Bug 826 - I/O hangs with Sample I/O plugin.
I/O hangs with Sample I/O plugin.
Status: RESOLVED FIXED
Product: Sudo
Classification: Unclassified
Component: Sudo
1.8.22
PC Linux
: low normal
Assigned To: Todd C. Miller
: 830 (view as bug list)
Depends on:
Blocks:
  Show dependency treegraph
 
Reported: 2018-03-23 05:10 MDT by Alberto González Palomo
Modified: 2018-06-28 20:56 MDT (History)
2 users (show)

See Also:


Attachments
Patch to close pty slave after command completes (1.32 KB, patch)
2018-03-25 06:15 MDT, Todd C. Miller
Details | Diff
My patch that worked for 1.8.22 (1.01 KB, patch)
2018-03-31 15:43 MDT, Stepan Broz
Details | Diff

Note You need to log in before you can comment on or make changes to this bug.
Description Alberto González Palomo 2018-03-23 05:10:26 MDT
Using "sudo dmesg" or "sudo cat /var/log/syslog" for instance, some times sudo hangs after printing a bunch of lines, and the only way I've found to continue is to kill -9 it.
It also happens with any other moderately big text file, like ".bash_history".

To reproduce it, I repeat the command "sudo dmesg" a few times quickly until it hangs, which some times happens at first try, but more often requires a few tries to happen.

My "/etc/sudo.conf" has only one plugin configured:

Plugin sample_io sample_plugin.so

If I add the sudoers plugin, the behaviour seems to be the same:
Plugin sudoers_policy sudoers.so
Plugin sudoers_io sudoers.so
Plugin sample_io sample_plugin.so

The version of both Sudo and the plugin is 1.8.22, both installed from the same source downloaded from sudo.ws:

sudo-1.8.22$ sudo -V
Sudo version 1.8.22
Sudoers policy plugin version 1.8.22
Sudoers file grammar version 46
Sample I/O plugin version 1.8.22

I'm developing an I/O plugin for a customer.

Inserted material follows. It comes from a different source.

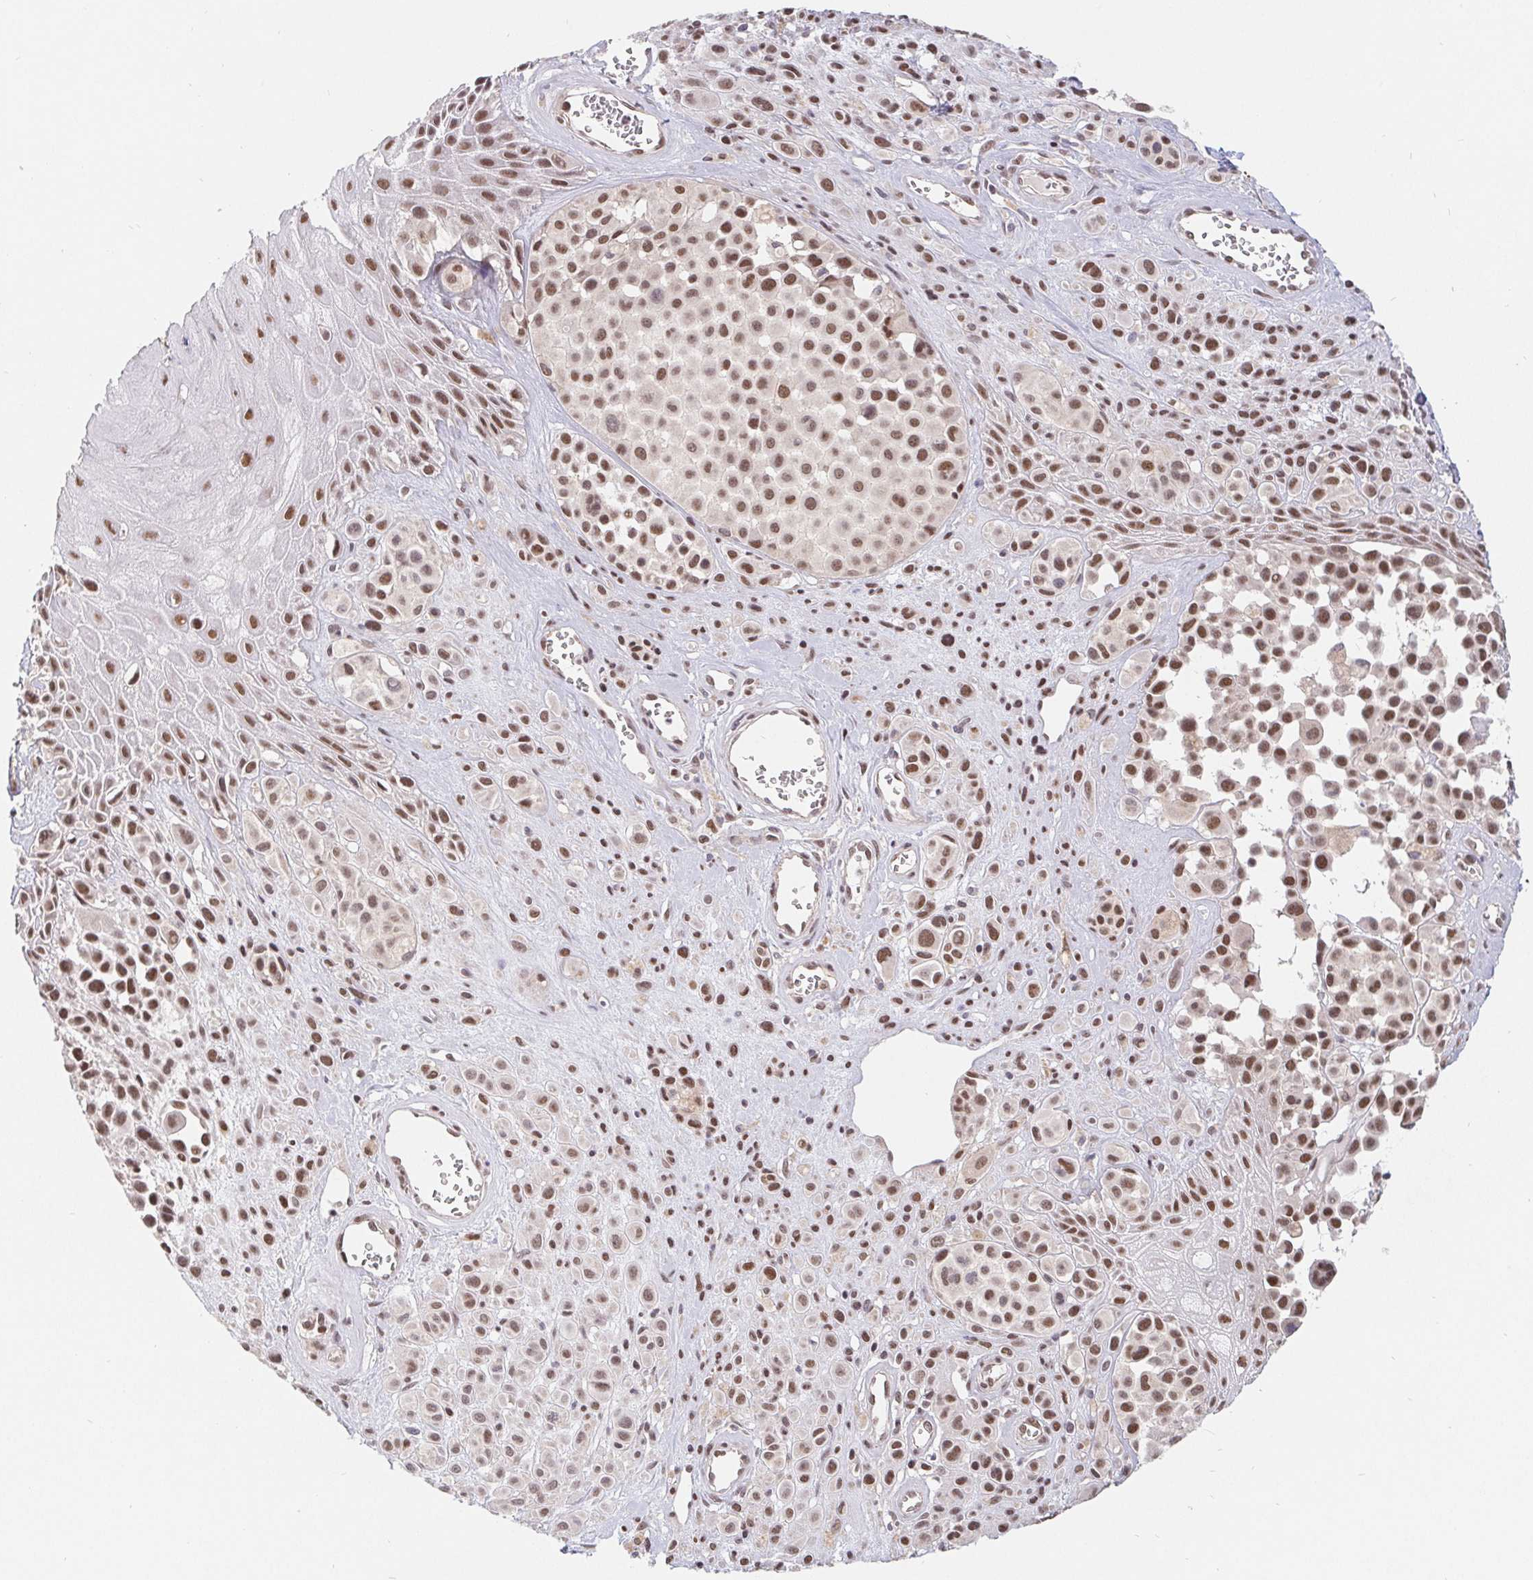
{"staining": {"intensity": "moderate", "quantity": ">75%", "location": "nuclear"}, "tissue": "melanoma", "cell_type": "Tumor cells", "image_type": "cancer", "snomed": [{"axis": "morphology", "description": "Malignant melanoma, NOS"}, {"axis": "topography", "description": "Skin"}], "caption": "Human malignant melanoma stained for a protein (brown) displays moderate nuclear positive positivity in approximately >75% of tumor cells.", "gene": "POU2F1", "patient": {"sex": "male", "age": 77}}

In that one I added debug print lines with "sudo_log(SUDO_CONF_INFO_MSG, ...);" at the entry and exit of io_open(), io_log_input(), io_log_output(), and io_close() and all of them exit even io_close(), then sudo hangs as described above.
Comment 1 Todd C. Miller 2018-03-23 09:30:55 MDT
Please include details of the Linux distribution you are using.
Comment 2 Alberto González Palomo 2018-03-23 12:13:59 MDT
Oh yes, of course:

$ lsb_release -a
No LSB modules are available.
Distributor ID:	Ubuntu
Description:	Ubuntu 17.10
Release:	17.10
Codename:	artful

It is the desktop version, without any custom kernel or drivers.

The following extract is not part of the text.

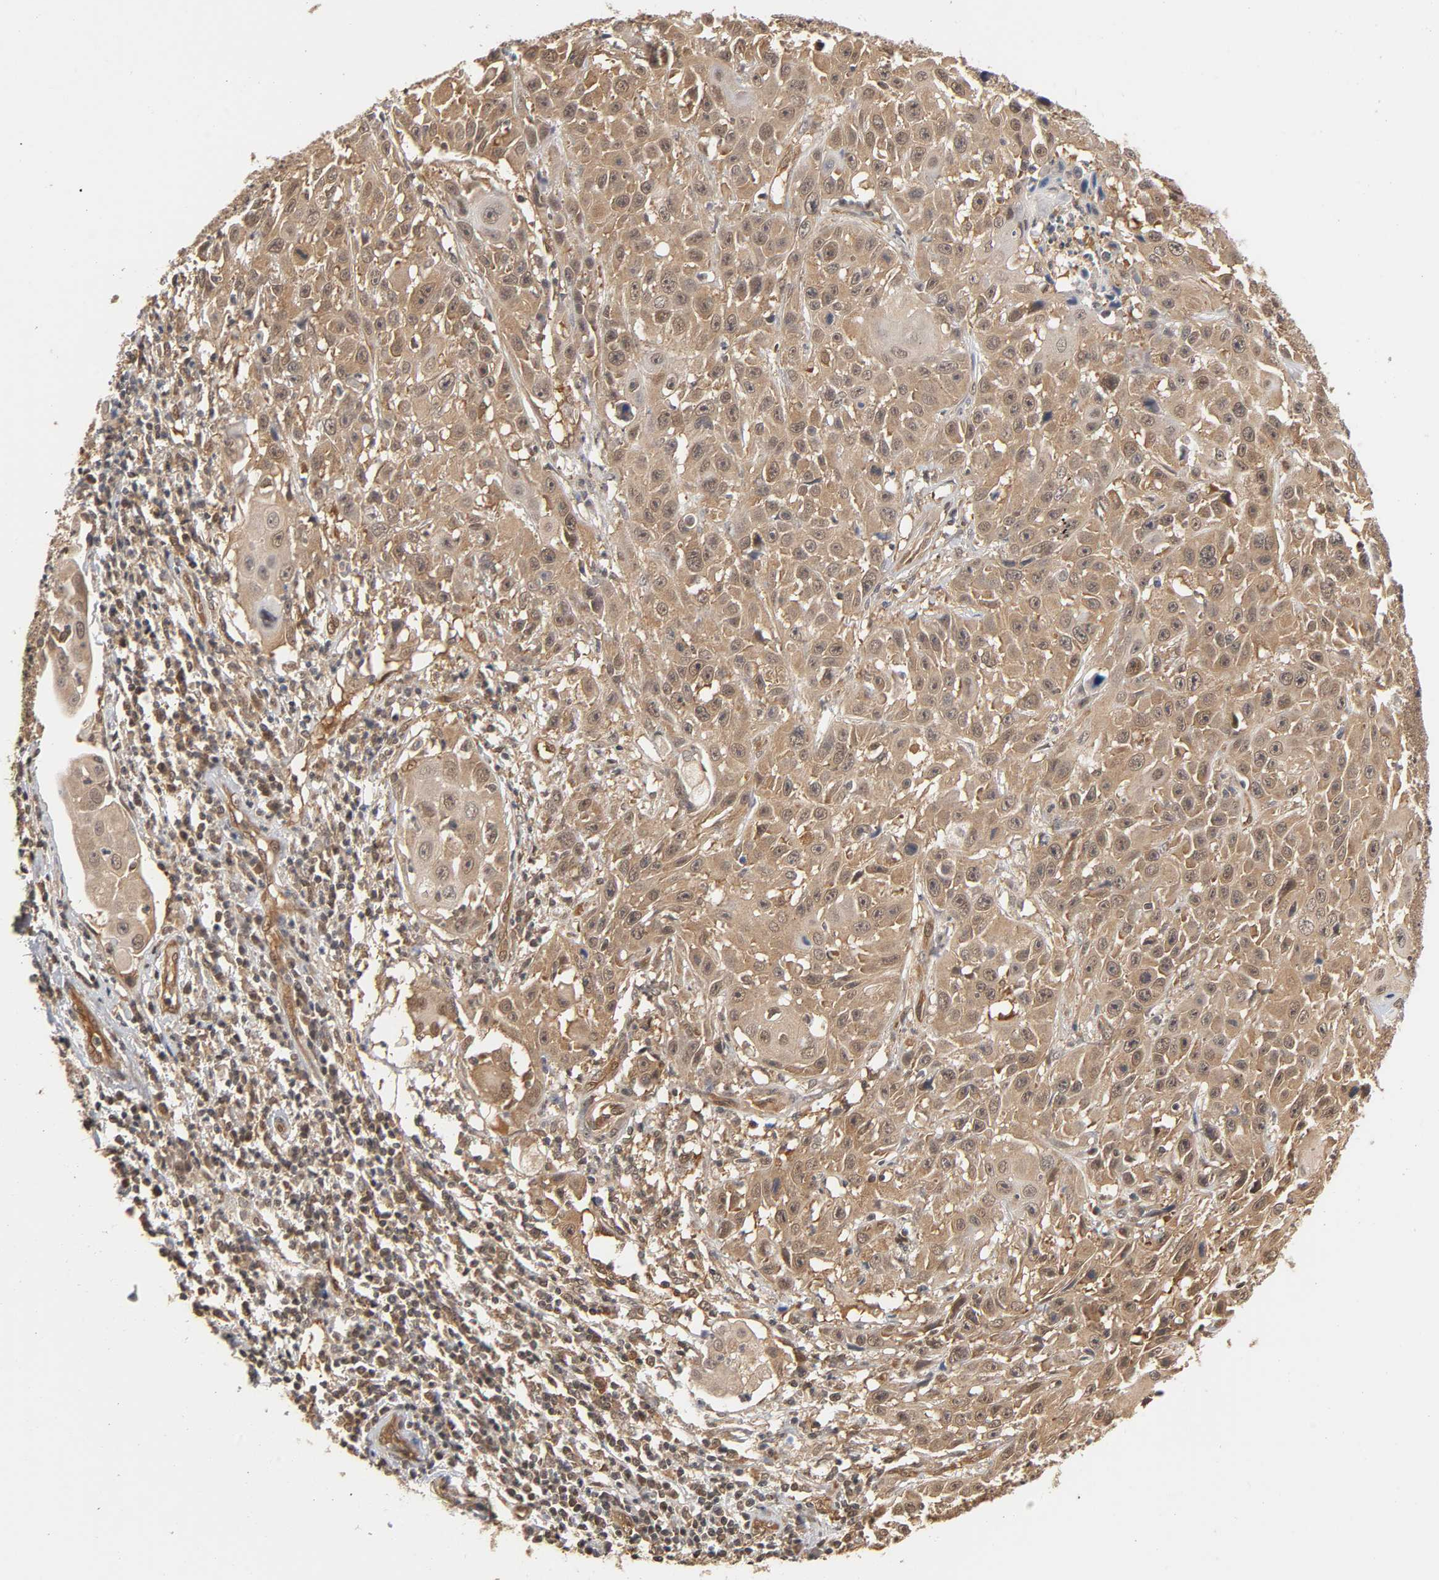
{"staining": {"intensity": "moderate", "quantity": ">75%", "location": "cytoplasmic/membranous,nuclear"}, "tissue": "cervical cancer", "cell_type": "Tumor cells", "image_type": "cancer", "snomed": [{"axis": "morphology", "description": "Squamous cell carcinoma, NOS"}, {"axis": "topography", "description": "Cervix"}], "caption": "Cervical squamous cell carcinoma stained with a brown dye reveals moderate cytoplasmic/membranous and nuclear positive positivity in approximately >75% of tumor cells.", "gene": "CDC37", "patient": {"sex": "female", "age": 39}}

The console application is Gnome Terminal, with bash shell.

Thank you for taking the time to look into this.
If there is something you'd like me to try, including modifying the source code, please let me know.
Comment 3 Todd C. Miller 2018-03-23 16:30:20 MDT
Can you reproduce this with smaller files or just large ones?  Sudo uses 64KB buffers so it is possible that the bug only manifests for files bigger than that.
Comment 4 Todd C. Miller 2018-03-23 17:29:40 MDT
Does this also happen with only the sudoers plugin and the line:

Defaults use_pty

in /etc/sudoers?  That will force sudo to run the command in a pty without using an I/O logging plugin.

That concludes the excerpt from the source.